Once more unto the breach, dear friends, once more!
So I'm currently working on a problem which I have somehow been able to simplify to the point where if I can simply prove that if three lines each partition a compact subset of $\mathbb{R}^2$ into two pairs of equal parts, then the portion of the compact set contained in the "triangle of intersections" between these lines must be zero.

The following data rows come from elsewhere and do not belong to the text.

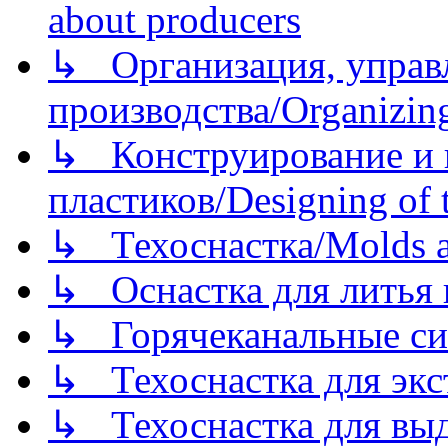
about producers
↳ Организация, управл
производства/Organizing
↳ Конструирование и п
пластиков/Designing of t
↳ Техоснастка/Molds a
↳ Оснастка для литья 
↳ Горячеканальные си
↳ Техоснастка для экс
↳ Техоснастка для вы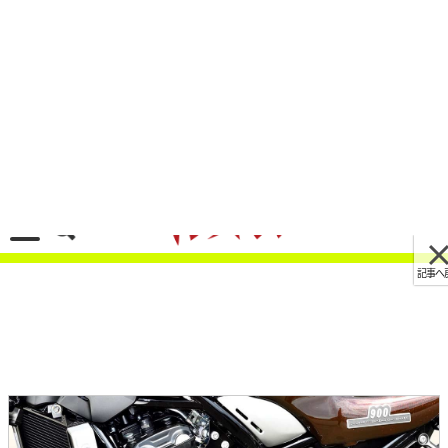
記事へ戻る
[画像 No.10/34]カワサキ新型Z650RSと
Z900RS、選ぶならどっちだ!? 実車徹底比較
2022/04/20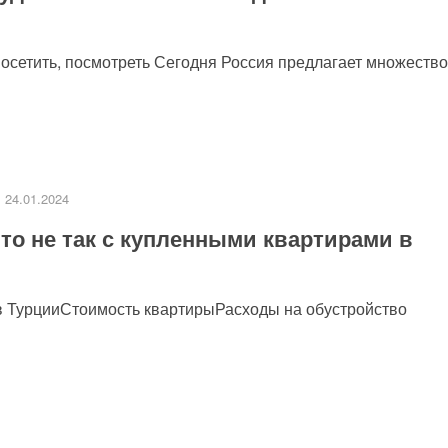
посетить, посмотреть Сегодня Россия предлагает множество
24.01.2024
то не так с купленными квартирами в
и в ТурцииСтоимость квартирыРасходы на обустройство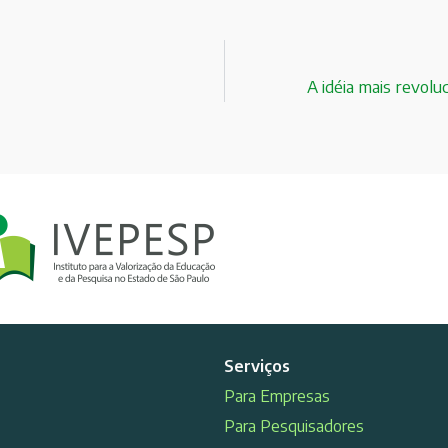
A idéia mais revolu
Serviços
Para Empresas
Para Pesquisadores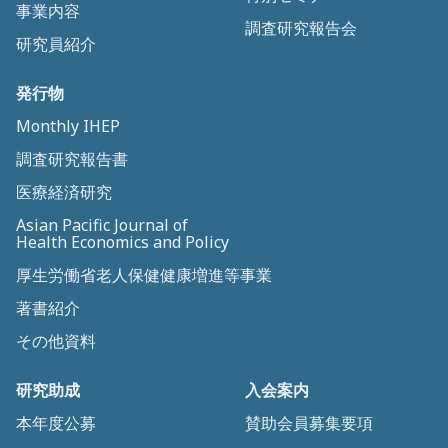
事業内容
調査研究報告会
研究員紹介
発行物
Monthly IHEP
調査研究報告書
医療経済研究
Asian Pacific Journal of
Health Economics and Policy
厚生労働省老人保健健康増進等事業
著書紹介
その他資料
研究助成
入会案内
本年度公募
賛助会員募集要項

To illustrate, consider this figure:
Where we know that
$$ \begin{align} A & = D_1 + D_2 \\\\ B_1 + B_2 & = C_1 + C_2 \\\\ B_2 & = C_1 + D_1 \\\\ C_2 & = B_1 + D_1 \\\\ A + C_1 & = B_2 + D_2 \\\\ A + B_1 & = C_2 + D_2 \end{align} $$
If I can just prove that $D_1 = 0$, then everything would work. Alas, after hours of banging my head against the wall (and also doing some computations, mind you), I am unable to get it to work.
Thus, I appeal to you.
Looking forward to your answers.
Your equations can be solved for $A,B_1, B_2$ in terms of the $C$'s and $D$'s: $$ \eqalign{A &= D_1 + D_2\cr B_1 &= C_2 - D_1\cr B_2 &= C_1 + D_1}$$ You'll want $C_2 \ge D_1$ so $B_1 \ge 0$, but otherwise $C_1, \ldots, D_2$ can be arbitrary nonnegative numbers.